Our personal convictions are our strongly held beliefs. A quick definition cut from Quorum says “Personal convictions are a special set of our beliefs, that determine (for you) what you believe to be right and wrong. They drive your behaviours and actions in every decision involving right and wrong. They determine your response to other people’s actions, including both your actions and your emotional response.”
I was wondering how the subject of personal convictions may change from generation to generation – as some topics heat up and some cool down; and if younger people now hold their personal convictions in a less strong or more fluid way than previous generations.
Convictions may centre around topics like political parties, or wealth redistribution, human rights, abortion, gun control, trans rights, fox hunting, LGBTQ+ equality, capital punishment, republicanism, national service, welfare payments, climate change, mass immigration, Islamophobia etc etc.
I will look at the types of personal convictions held by people over the coming months. Yet for now I make three points:
Many of us crave certainty – so we may prefer leaders with clear and strong convictions – as we will know what they are going to get.
Yet there is research that shows that we are often blind to evidence or arguments that disprove or undermine our convictions. Especially where our personal conviction form part of our self-representation. Once something is a personal conviction it seem one loses objectivity and balance. So there is a good and a bad side to holding strong convictions.
Finally, I wonder about the impact of becoming more mindful – does that reduce the strength of one’s convictions – or perhaps it make one more accepting of the convictions of others?
Research shows that meditating for just ten to 15 minutes per day can boost the brain’s ability to concentrate on tasks.

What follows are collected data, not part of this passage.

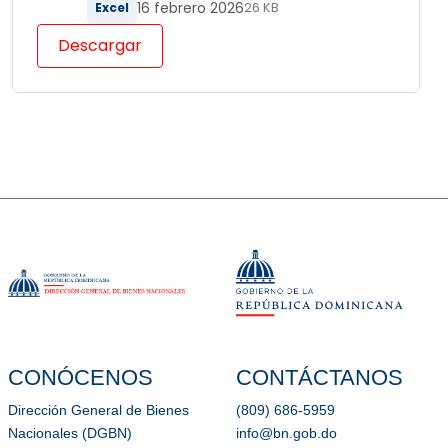
16 febrero 2026
Excel
26 KB
Descargar
CONÓCENOS
CONTÁCTANOS
Dirección General de Bienes
(809) 686-5959
Nacionales (DGBN)
info@bn.gob.do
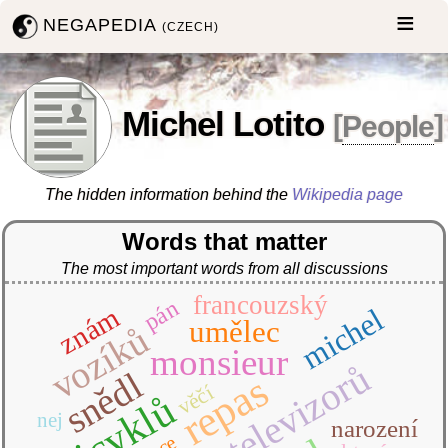
NEGAPEDIA
(CZECH)
Michel Lotito
[
People
]
The hidden information behind the
Wikipedia page
Words that matter
The most important words from all discussions
francouzský
pán
znám
michel
umělec
vozíků
monsieur
televizorů
snědl
repas
věčí
bicyklů
nej
narození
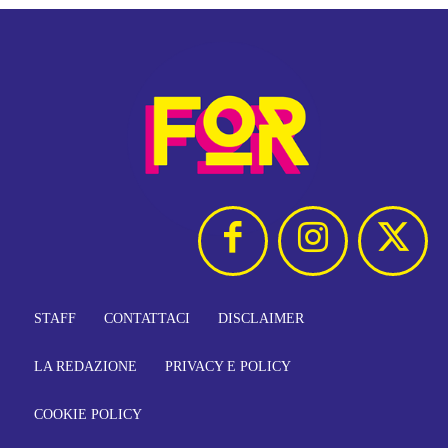
STAFF
CONTATTACI
DISCLAIMER
LA REDAZIONE
PRIVACY E POLICY
COOKIE POLICY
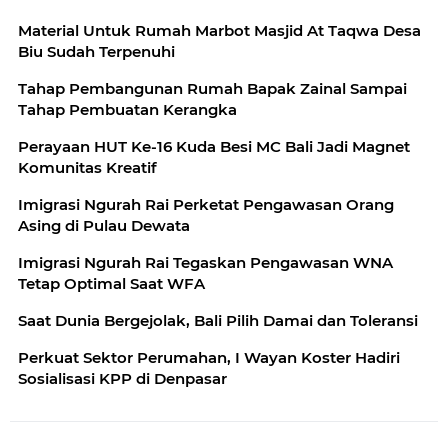
Material Untuk Rumah Marbot Masjid At Taqwa Desa
Biu Sudah Terpenuhi
Tahap Pembangunan Rumah Bapak Zainal Sampai
Tahap Pembuatan Kerangka
Perayaan HUT Ke-16 Kuda Besi MC Bali Jadi Magnet
Komunitas Kreatif
Imigrasi Ngurah Rai Perketat Pengawasan Orang
Asing di Pulau Dewata
Imigrasi Ngurah Rai Tegaskan Pengawasan WNA
Tetap Optimal Saat WFA
Saat Dunia Bergejolak, Bali Pilih Damai dan Toleransi
Perkuat Sektor Perumahan, I Wayan Koster Hadiri
Sosialisasi KPP di Denpasar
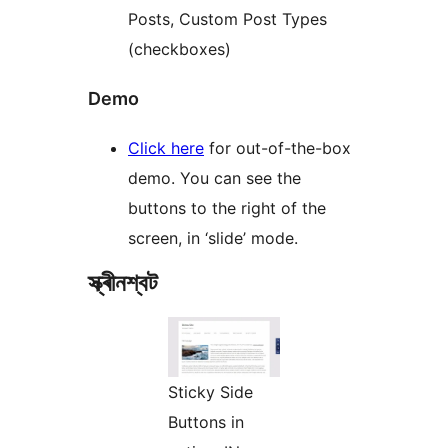
Posts, Custom Post Types
(checkboxes)
Demo
Click here
for out-of-the-box
demo. You can see the
buttons to the right of the
screen, in ‘slide’ mode.
স্ক্ৰীনশ্বট
Sticky Side
Buttons in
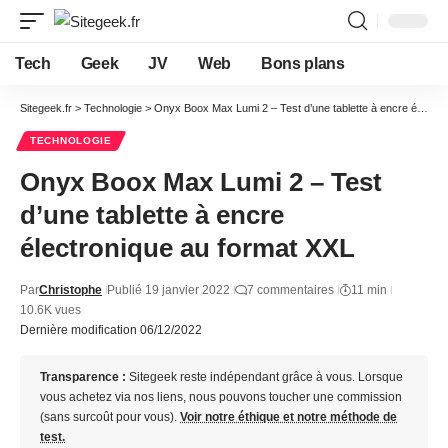
Tech
Geek
JV
Web
Bons plans
Sitegeek.fr
>
Technologie
>
Onyx Boox Max Lumi 2 – Test d’une tablette à encre électronique au format XXL
TECHNOLOGIE
Onyx Boox Max Lumi 2 – Test
d’une tablette à encre
électronique au format XXL
Par
Christophe
Publié 19 janvier 2022
7 commentaires
11 min
10.6K vues
Dernière modification 06/12/2022
Transparence :
Sitegeek reste indépendant grâce à vous. Lorsque
vous achetez via nos liens, nous pouvons toucher une commission
(sans surcoût pour vous).
Voir notre éthique et notre méthode de
test.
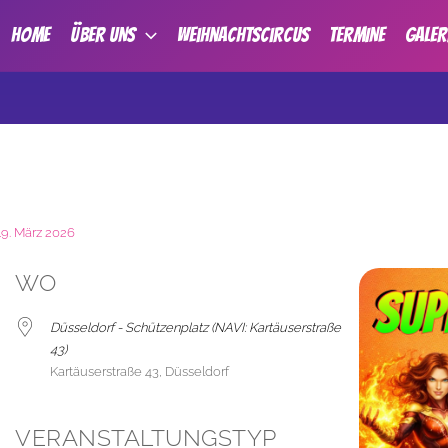
HOME
ÜBER UNS
Weihnachtscircus
TERMINE
GALER
19. März 2026
WO
Düsseldorf - Schützenplatz (NAVI: Kartäuserstraße
43)
Kartäuserstraße 43, Düsseldorf
VERANSTALTUNGSTYP
der
iCalendar
Office 365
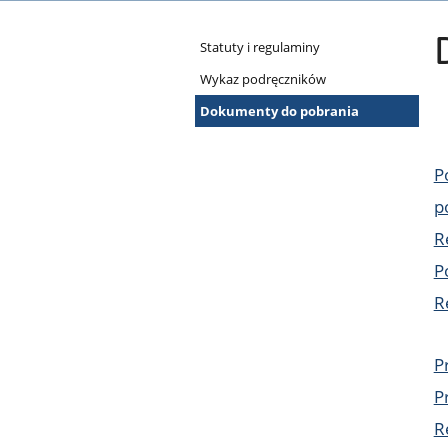
Dokumenty
Statuty i regulaminy
szkolne
Wykaz podręczników
Dokumenty do pobrania
P
p
R
P
R
P
P
R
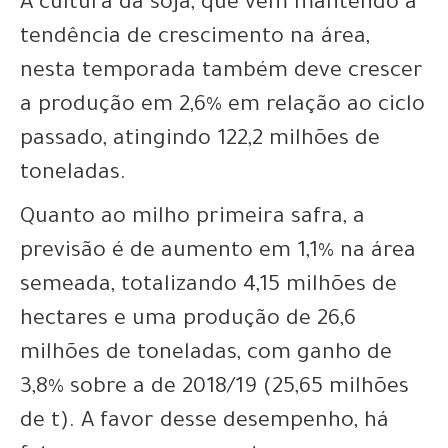
A cultura da soja, que vem mantendo a
tendência de crescimento na área,
nesta temporada também deve crescer
a produção em 2,6% em relação ao ciclo
passado, atingindo 122,2 milhões de
toneladas.
Quanto ao milho primeira safra, a
previsão é de aumento em 1,1% na área
semeada, totalizando 4,15 milhões de
hectares e uma produção de 26,6
milhões de toneladas, com ganho de
3,8% sobre a de 2018/19 (25,65 milhões
de t). A favor desse desempenho, há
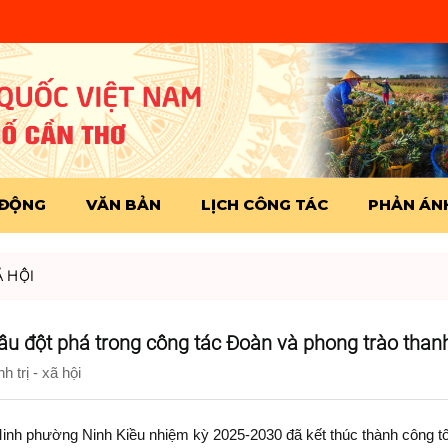
 ĐỘNG
VĂN BẢN
LỊCH CÔNG TÁC
PHẢN ÁNH
Ã HỘI
hâu đột phá trong công tác Đoàn và phong trào thanh
 trị - xã hội
inh phường Ninh Kiều nhiệm kỳ 2025-2030 đã kết thúc thành công tố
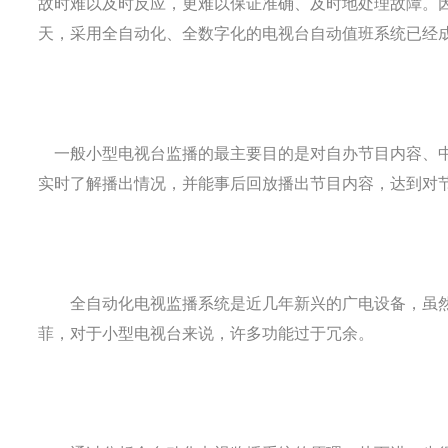
故时难以及时反应，更难以保证准确、及时地处理故障。
天，采用全自动化、全数字化的电视台自动值班系统已经
一般小型电视台监播的最主要目的是对自办节目内容、中
实时了解播出情况，并能事后回放播出节目内容，达到对
全自动化电视监播系统是近几年新兴的广电设备，虽然
菲，对于小型电视台来说，许多功能过于冗余。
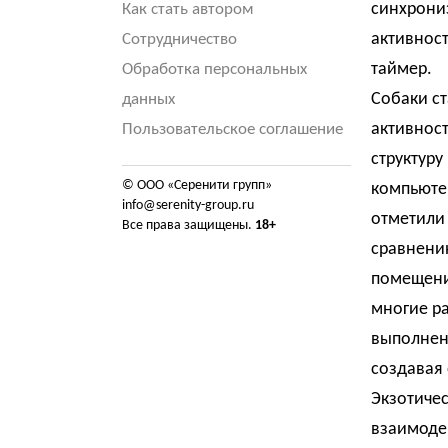
синхрони
Как стать автором
активност
Сотрудничество
таймер.
Обработка персональных
Собаки с
данных
активност
Пользовательское соглашение
структуру
© ООО «Серенити групп»
компьюте
info@serenity-group.ru
отметили
Все права защищены.
18+
сравнению
помещени
многие р
выполнени
создавая
Экзотиче
взаимоде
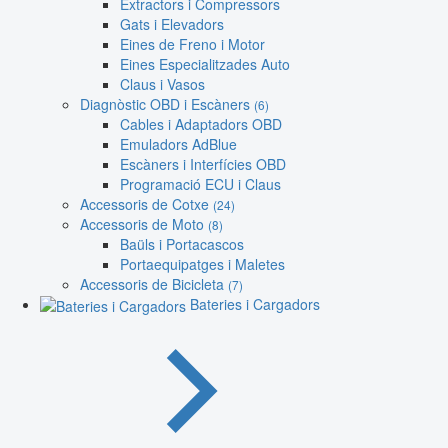
Extractors i Compressors
Gats i Elevadors
Eines de Freno i Motor
Eines Especialitzades Auto
Claus i Vasos
Diagnòstic OBD i Escàners
(6)
Cables i Adaptadors OBD
Emuladors AdBlue
Escàners i Interfícies OBD
Programació ECU i Claus
Accessoris de Cotxe
(24)
Accessoris de Moto
(8)
Baüls i Portacascos
Portaequipatges i Maletes
Accessoris de Bicicleta
(7)
Bateries i Cargadors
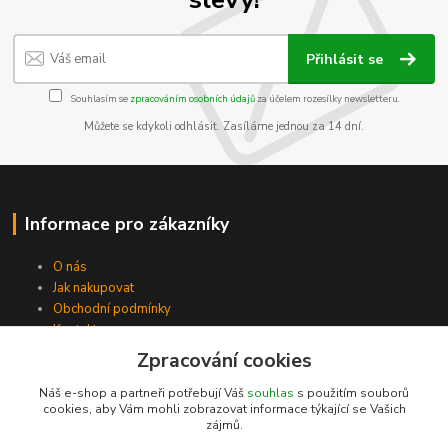
Přihlásit se
Souhlasím se
zpracováním osobních údajů
za účelem rozesílky newsletteru.
Můžete se kdykoli odhlásit. Zasíláme jednou za 14 dní.
Informace pro zákazníky
O nás
Jak nakupovat
Obchodní podmínky
Kontakty
Zpracování cookies
Náš e-shop a partneři potřebují Váš
souhlas
s použitím souborů
cookies, aby Vám mohli zobrazovat informace týkající se Vašich
zájmů.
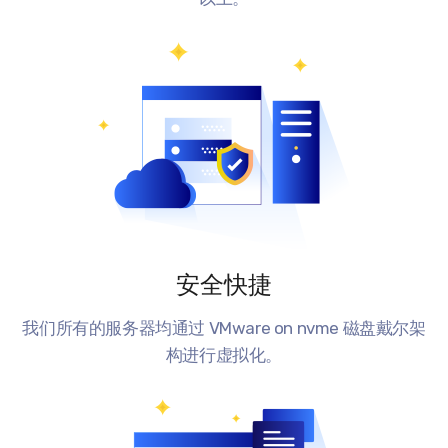
安全快捷
我们所有的服务器均通过 VMware on nvme 磁盘戴尔架
构进行虚拟化。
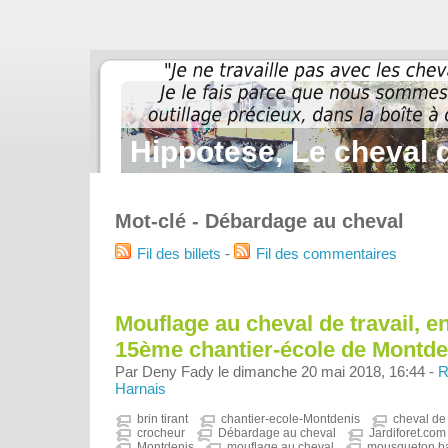
Hippotese, Le cheval d
Mot-clé - Débardage au cheval
Fil des billets
-
Fil des commentaires
Mouflage au cheval de travail, en
15ème chantier-école de Montde
Par Deny Fady le dimanche 20 mai 2018, 16:44 -
R
Harnais
brin tirant
chantier-ecole-Montdenis
cheval de 
crocheur
Débardage au cheval
Jardiforet.com
Montdenis
mouflage au cheval
mousqueton ba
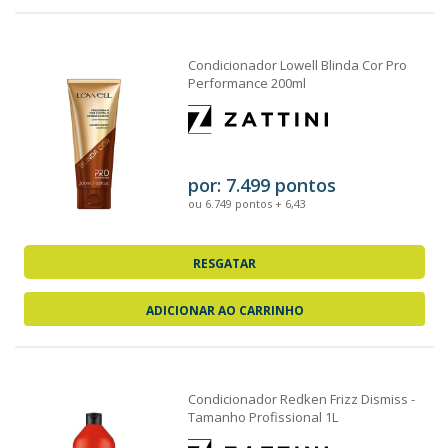
Condicionador Lowell Blinda Cor Pro
Performance 200ml
por: 7.499 pontos
ou 6.749 pontos + 6,43
RESGATAR
ADICIONAR AO CARRINHO
Condicionador Redken Frizz Dismiss -
Tamanho Profissional 1L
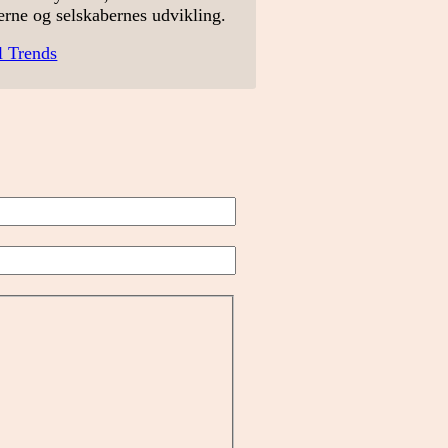
erne og selskabernes udvikling.
l Trends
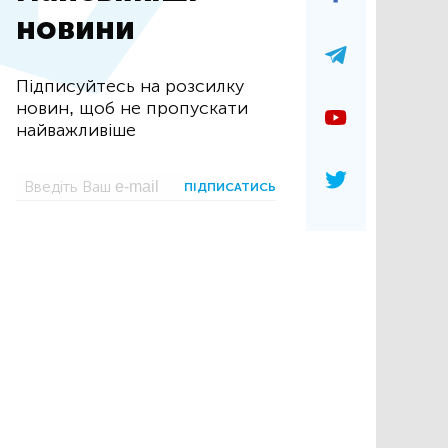
новини
Підписуйтесь на розсилку
новин, щоб не пропускати
найважливіше
ПІДПИСАТИСЬ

A recent study of brain scans of students who took up meditation at Binghamton University in New York state revealed marked changes in their ability to switch between states of consciousness.
Scans from before and after an eight week meditation course for novices demonstrated an improved ability to switch between the two general states of consciousness: the “default mode network”, when the brain is awake but not focused, such as in daydreaming; and the “dorsal attention network”, where the brain engages for demanding tasks.
The study was published in the journal Scientific Reports. When George Weinschenk was asked the teach as mediation class his colleague Weiying Dai, an assistant professor, was a little sceptical – especially about whether such a short amount of time spent learning how to meditate would make any difference. Dai suggested it would be able to quantify any impact with modern technology. Dai had previously used MRI scans to track Alzheimer’s disease and suggested using the scans to look for differences in the brains of the meditation students.
Weinschenk says: “Tibetans have a term for that ease of switching between states — they call it mental pliancy, an ability that allows you to shape and mould your mind. They also consider the goal of concentration one of the fundamental principles of self-growth.”
Mediation is about practicing to be able to focus – to avoid internal distractions and also internal distractions such as thoughts of the past or of the future – and so the become more objective in a non-judgemental way. The ability to concentrate on the moment (… to “be here now”) allows the sitter to become more aware of when the mind wanders and to refocus their thoughts. Besides making sitters more effective in their tasks, they may even experience the joy of “Flow states”. Practice also enables meditators to gain authority over their emotional responses so that they are able to remains objective and avoid knee jerk or negative reactions. All for just 10 minuet per days five times per week.